- Pruébalo -
Según el texto proporcionado, ¿con qué parece estar ya todo el mundo de acuerdo en romper de una vez?

- Texto proporcionado -
____
Las discusiones sobre la forma de Estado en el sentido clásico de la expresión, esto es, la organización territorial del poder, han eliminado de nuestro país dos tentaciones extremas. Todo el mundo parece ya de acuerdo en romper de una vez con el rígido centralismo de los últimos cuarenta años, que tanto ha herido los sentimientos y los intereses de las «nacionalidades históricas» y tanto ha perturbado la vida pública de todas las regiones españolas. También hay un consenso generalizado, superados los irreflexivos entusiasmos iniciales, sobre la imposibilidad de que España se dote, en plazos históricamente previsibles, de una estructura federal. El mal recuerdo de los malentendimientos y suspicacias a que dio lugar el tratamiento de las autonomías de la Segunda República parece aconsejar, asimismo, la búsqueda de fórmulas que impidan la interpretación de los estatutos de autogobierno como signos de insolidaridad regional o como marco para la constitución de poderes periféricos ajenos y opuestos al poder central.
____
- Conjunto de líneas -
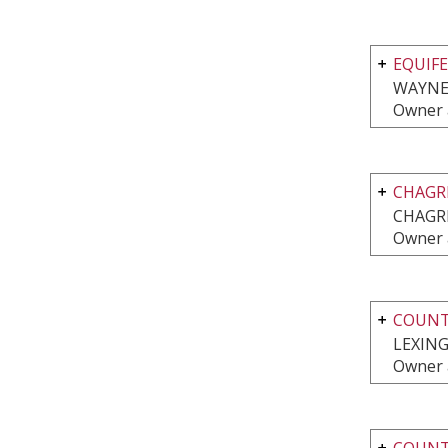
EQUIFE
WAYNE,
Owner 
CHAGR
CHAGRI
Owner 
COUNTR
LEXING
Owner 
COUNTR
____
- Solución propuesta -
Con el rígido centralismo de los últimos cuarenta años.